• _TASK TO COMPLETE_:
Please lay out the material from its start through the line containing "collection date: 1984-12-04" as a two-column CSV headed field and value, one row per line. Put each entry in double quotes and replace any line breaks with spaces.

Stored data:

++++++++++++++++++++

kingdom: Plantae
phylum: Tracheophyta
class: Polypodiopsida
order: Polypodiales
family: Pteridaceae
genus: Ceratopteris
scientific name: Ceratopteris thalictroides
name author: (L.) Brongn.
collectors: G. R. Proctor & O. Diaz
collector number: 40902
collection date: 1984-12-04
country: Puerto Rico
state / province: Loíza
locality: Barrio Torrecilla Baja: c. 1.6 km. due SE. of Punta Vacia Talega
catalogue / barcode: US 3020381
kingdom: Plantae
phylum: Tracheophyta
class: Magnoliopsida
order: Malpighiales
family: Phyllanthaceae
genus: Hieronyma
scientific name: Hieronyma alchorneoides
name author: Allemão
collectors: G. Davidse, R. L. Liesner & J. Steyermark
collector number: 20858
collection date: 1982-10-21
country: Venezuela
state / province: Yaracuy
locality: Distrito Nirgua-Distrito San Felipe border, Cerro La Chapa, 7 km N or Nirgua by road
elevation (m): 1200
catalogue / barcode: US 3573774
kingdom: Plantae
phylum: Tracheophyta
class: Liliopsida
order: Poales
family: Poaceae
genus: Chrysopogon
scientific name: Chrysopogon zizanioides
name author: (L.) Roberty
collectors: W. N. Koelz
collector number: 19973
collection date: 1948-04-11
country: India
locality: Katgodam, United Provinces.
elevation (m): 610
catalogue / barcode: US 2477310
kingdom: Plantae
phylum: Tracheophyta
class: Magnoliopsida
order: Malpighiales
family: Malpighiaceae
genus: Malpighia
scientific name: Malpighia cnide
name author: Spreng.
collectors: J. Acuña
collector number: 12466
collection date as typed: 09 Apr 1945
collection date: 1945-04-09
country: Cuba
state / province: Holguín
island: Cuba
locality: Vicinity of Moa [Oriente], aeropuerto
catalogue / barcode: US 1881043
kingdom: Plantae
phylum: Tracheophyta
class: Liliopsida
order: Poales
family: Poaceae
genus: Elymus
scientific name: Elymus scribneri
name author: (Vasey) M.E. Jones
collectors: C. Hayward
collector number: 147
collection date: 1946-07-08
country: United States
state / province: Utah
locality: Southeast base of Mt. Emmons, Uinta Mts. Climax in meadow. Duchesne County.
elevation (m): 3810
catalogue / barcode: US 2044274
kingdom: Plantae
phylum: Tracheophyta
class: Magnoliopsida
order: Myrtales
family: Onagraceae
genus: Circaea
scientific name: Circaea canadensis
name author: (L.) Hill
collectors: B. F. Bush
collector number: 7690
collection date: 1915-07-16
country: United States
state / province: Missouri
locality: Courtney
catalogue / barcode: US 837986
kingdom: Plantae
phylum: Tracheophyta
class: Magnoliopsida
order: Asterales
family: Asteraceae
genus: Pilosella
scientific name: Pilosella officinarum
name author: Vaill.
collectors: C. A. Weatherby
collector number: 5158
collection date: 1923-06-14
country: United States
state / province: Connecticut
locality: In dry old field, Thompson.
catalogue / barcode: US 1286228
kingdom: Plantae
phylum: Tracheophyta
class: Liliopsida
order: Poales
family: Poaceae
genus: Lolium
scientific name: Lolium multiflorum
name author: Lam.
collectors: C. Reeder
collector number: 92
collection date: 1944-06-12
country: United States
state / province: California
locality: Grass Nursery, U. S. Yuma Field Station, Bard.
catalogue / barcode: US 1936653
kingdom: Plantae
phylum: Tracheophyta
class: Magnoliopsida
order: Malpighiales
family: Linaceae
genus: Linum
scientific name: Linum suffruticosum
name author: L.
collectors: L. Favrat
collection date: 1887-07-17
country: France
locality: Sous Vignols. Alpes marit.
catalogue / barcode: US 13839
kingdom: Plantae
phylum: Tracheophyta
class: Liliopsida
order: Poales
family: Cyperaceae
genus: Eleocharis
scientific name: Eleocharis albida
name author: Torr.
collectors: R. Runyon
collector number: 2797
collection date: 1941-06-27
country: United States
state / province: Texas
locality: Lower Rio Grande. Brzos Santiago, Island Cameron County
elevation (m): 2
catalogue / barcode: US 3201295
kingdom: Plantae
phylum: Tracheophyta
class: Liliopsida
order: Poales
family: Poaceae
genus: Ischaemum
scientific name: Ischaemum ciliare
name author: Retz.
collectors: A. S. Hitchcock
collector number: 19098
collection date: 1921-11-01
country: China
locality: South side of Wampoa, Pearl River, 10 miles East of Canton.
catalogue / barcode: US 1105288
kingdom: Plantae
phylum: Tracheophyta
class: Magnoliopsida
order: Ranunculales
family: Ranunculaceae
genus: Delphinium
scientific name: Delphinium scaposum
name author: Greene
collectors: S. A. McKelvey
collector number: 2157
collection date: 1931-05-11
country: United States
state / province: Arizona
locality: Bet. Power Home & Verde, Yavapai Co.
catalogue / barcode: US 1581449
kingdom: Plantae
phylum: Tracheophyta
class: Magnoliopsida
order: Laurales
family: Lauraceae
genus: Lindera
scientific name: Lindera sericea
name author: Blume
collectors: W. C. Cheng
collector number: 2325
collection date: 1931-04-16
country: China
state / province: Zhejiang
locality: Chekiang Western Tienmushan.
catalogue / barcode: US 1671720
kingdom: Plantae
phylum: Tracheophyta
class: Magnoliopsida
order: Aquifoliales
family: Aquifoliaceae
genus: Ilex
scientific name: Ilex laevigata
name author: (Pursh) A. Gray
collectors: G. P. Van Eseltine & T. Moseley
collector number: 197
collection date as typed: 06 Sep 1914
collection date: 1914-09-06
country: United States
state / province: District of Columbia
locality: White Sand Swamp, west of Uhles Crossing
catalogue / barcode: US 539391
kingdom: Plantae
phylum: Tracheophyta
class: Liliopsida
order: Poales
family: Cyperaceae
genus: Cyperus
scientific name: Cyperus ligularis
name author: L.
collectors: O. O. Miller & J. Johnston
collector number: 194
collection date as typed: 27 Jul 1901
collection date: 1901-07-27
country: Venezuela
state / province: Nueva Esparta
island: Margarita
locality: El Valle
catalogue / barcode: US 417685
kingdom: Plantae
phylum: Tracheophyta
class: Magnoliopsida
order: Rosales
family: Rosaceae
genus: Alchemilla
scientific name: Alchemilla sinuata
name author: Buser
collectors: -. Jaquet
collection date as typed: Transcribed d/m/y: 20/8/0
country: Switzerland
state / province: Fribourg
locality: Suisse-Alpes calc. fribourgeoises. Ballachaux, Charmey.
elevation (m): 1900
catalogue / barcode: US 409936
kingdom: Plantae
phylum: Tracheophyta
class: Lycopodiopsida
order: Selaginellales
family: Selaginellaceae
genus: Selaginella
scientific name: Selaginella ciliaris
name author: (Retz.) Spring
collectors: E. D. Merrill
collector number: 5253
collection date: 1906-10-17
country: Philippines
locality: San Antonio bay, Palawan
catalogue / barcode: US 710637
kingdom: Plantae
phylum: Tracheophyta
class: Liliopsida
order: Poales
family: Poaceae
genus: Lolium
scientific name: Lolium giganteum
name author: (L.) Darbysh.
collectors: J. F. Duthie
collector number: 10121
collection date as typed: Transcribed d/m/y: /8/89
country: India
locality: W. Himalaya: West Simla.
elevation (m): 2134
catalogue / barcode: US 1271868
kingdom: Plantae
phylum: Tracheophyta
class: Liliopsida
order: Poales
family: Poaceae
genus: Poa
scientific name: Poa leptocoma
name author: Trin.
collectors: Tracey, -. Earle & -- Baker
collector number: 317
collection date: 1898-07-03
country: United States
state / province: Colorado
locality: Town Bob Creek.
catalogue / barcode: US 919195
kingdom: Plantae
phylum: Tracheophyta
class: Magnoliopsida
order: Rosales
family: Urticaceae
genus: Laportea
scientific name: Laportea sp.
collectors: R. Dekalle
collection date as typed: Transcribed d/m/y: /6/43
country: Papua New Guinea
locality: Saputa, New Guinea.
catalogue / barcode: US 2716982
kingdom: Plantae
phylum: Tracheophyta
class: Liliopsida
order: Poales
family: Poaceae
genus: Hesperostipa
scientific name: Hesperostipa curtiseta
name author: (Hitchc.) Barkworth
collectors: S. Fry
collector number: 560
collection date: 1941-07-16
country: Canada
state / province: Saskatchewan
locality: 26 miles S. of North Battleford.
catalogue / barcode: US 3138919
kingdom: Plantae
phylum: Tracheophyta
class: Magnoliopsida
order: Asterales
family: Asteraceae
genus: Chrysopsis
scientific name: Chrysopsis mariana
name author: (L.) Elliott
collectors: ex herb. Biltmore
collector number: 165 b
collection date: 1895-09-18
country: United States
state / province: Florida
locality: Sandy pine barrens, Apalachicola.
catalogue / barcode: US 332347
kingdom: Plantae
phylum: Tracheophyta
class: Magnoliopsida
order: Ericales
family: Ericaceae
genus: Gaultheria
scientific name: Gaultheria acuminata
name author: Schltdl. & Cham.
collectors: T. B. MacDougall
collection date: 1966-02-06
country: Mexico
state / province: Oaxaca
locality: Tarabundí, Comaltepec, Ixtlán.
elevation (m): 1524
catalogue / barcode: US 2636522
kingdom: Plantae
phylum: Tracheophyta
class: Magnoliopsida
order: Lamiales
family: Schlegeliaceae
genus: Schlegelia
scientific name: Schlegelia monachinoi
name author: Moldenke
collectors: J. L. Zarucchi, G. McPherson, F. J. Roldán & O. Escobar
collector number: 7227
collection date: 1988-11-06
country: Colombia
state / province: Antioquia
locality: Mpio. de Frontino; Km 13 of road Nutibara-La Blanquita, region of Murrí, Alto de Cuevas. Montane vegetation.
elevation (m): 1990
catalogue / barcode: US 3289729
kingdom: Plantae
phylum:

++++++++++++++++++++

• _RESULT_:
field,value
"kingdom:","Plantae"
"phylum:","Tracheophyta"
"class:","Polypodiopsida"
"order:","Polypodiales"
"family:","Pteridaceae"
"genus:","Ceratopteris"
"scientific name:","Ceratopteris thalictroides"
"name author:","(L.) Brongn."
"collectors:","G. R. Proctor & O. Diaz"
"collector number:","40902"
"collection date:","1984-12-04"